Enfin sortie de longs mois de présentation de l’accusation une avocate africaine n’hésite pas à parler de «tribunal bananier». Même si le TPIR s’est glorifié récemment d’avoir jugé le premier cas de faux témoignage, elle énonce les témoins «pris les doigts dans le pot de confiture» à plusieurs reprises. La plupart des témoins de l’accusation sont détenus au Rwanda ce qui pourrait logiquement justifier leur mise à l’écart, estiment plusieurs défenseurs.

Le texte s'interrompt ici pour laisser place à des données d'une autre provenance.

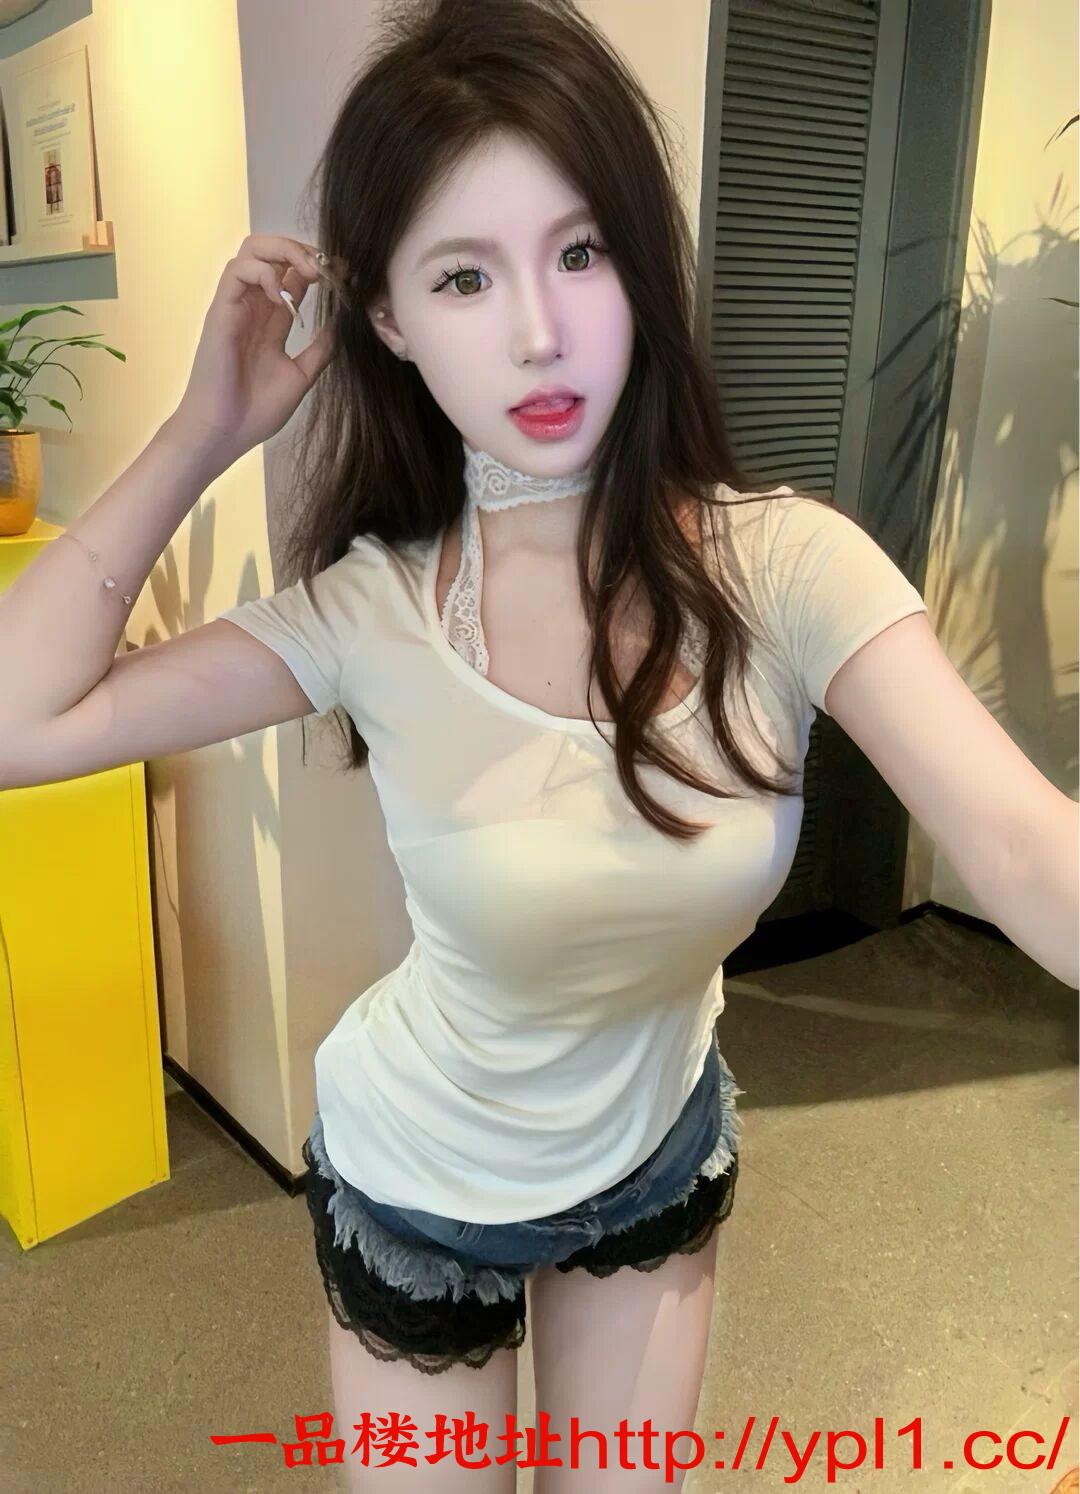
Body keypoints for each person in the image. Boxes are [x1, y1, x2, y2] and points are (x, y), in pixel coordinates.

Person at [1, 1, 1075, 1490]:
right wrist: (204, 430)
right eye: (463, 275)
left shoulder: (789, 567)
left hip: (652, 1154)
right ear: (387, 319)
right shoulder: (368, 609)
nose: (538, 332)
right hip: (419, 1182)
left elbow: (1024, 848)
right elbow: (21, 721)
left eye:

« De quelle vérité parlons nous ?» demande l’un d’entre eux. « La chambre d’appel avec son constat judiciaire a fait une erreur fondamentale. Chaque mois on en apprend un peu plus sur la seconde guerre mondiale et au Moyen age on a fait le constat judiciaire que la terre était plate» ajoute-t-il.

Militants des droits de l’homme, passionnés de justice, la plupart de ces avocats, ne sont pas toujours, contrairement à l’opinion répandue à Arusha, venus là pour l’appât du gain. A 100 USD l’heure d’audience, certains perçoivent entre 10 et 15.000 dollars par mois, mais ont du abandonner leur clientèle occidentale, laisser leurs cabinets aux mains de confrères.

Evoquant au cours de l’année le problème de la rémunération des avocats le greffier du TPIR a cité des chiffres : la défense au cours des deux exercices 2006/2007 a coûté 21 millions de dollars, frais d’enquêtes compris. Cela représente 8,4% du budget du tribunal. L’accusation pendant ce temps en a représenté 24%.

« Les histoires d’argent sont quasiment insolubles » dit un pionnier de l’assistance juridique internationale. « Il faut juste veiller à ce que le système soit équitable mais on risque de voir venir vers ces tribunaux des avocats qui n’ont pas de client, ce qui n’est pas bon signe » s’inquiète-t-il.